Avoid Alcohol if You Have an Ulcer

But regardless, what seems less controversial is that downing beer, wine or a Bloody Mary is certainly not going to do your ulcer any good once it has developed.

"Beer and other alcohol can aggravate ulcers," says Connie Diekman MEd, RD, a food and nutrition consultant in St. Louis, former director of university nutrition at Washington University St. Louis and former president of the Academy of Nutrition and Dietetics.

"Alcohol, like spicy foods, coffee, soft drinks and tomato-based dishes and juices can all irritate ulcers," she warns. "None of those foods cause ulcers. The bacteria ​H. pylori​ are the cause. But once the ulcer is there, these foods, especially in excess, can cause pain by aggravating the ulcer."

That thought is seconded by the American Academy of Family Physicians, which cautions people with ulcers to avoid alcohol. Similarly, the American Addiction Centers points out that drinking can exacerbate an ulcer, leading to internal bleeding, stomach hole formations and scarring.

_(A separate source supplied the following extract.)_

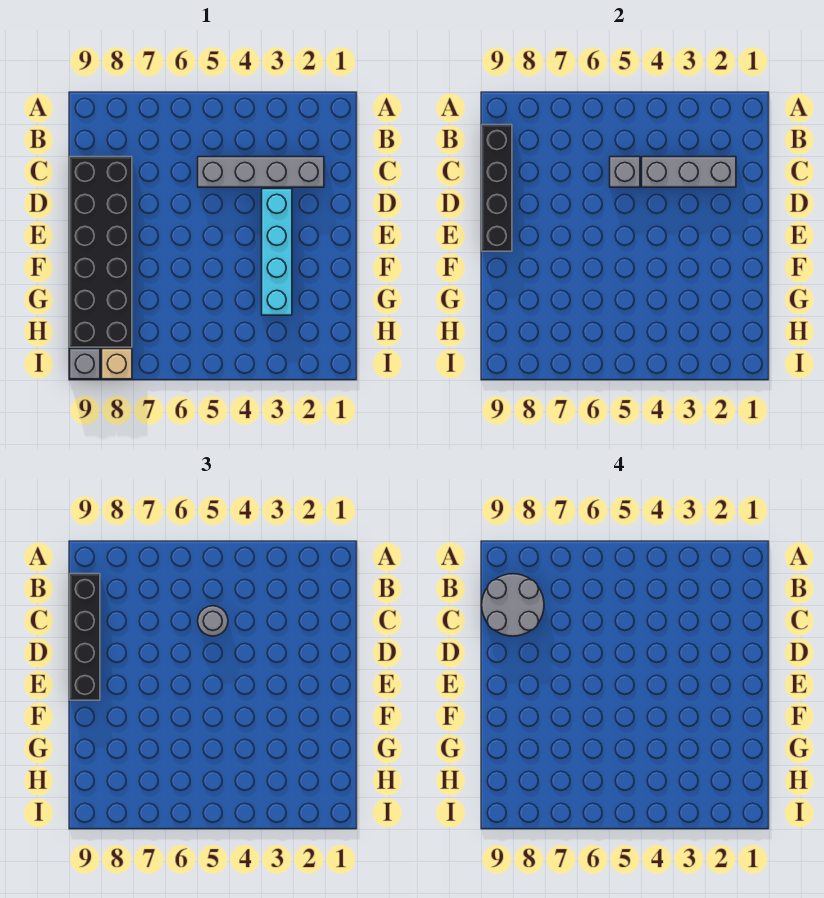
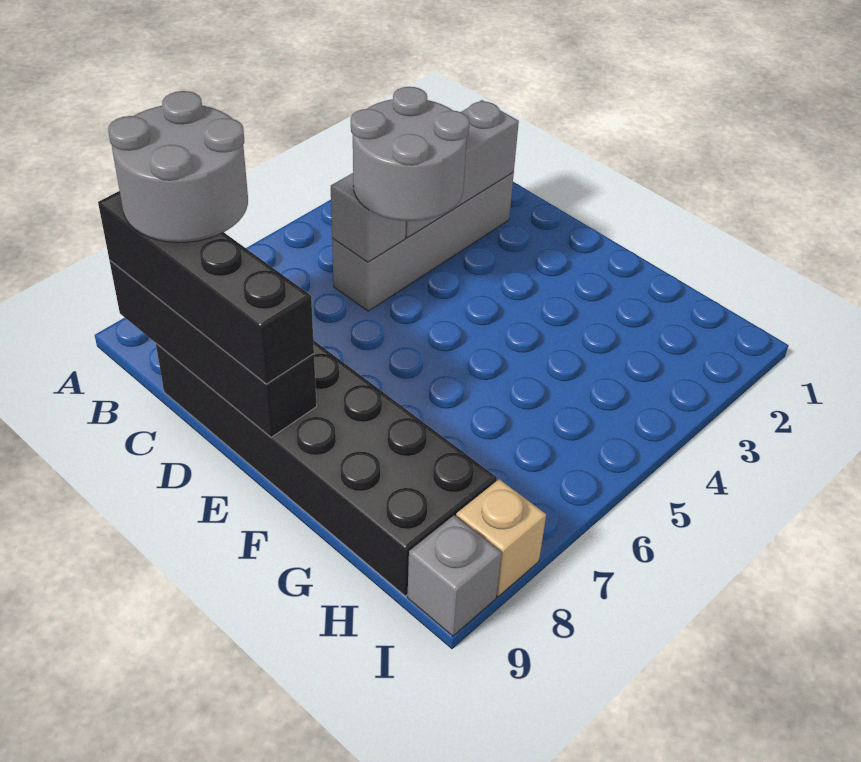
grey 1x1 round brick [198,606,228,636] -> grey 2x2 round brick [351,87,469,221]
cyan 1x4 brick [262,189,292,315] -> none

According to the GI Society (the Canadian Society of Intestinal Research), alcohol drives up acid production, which deteriorates the gastrointestinal tract's protective mucous lining and increases inflammation and bleeding. The group advises pushing cocktails to the side altogether, or limiting drinking to "moderate" levels — meaning not more than two drinks a day for men and no more than one drink a day for women.

The GI Society also advises limiting your diet to foods that are high in fiber and rich in vegetables, fruits and whole grains to combat ulcer pain.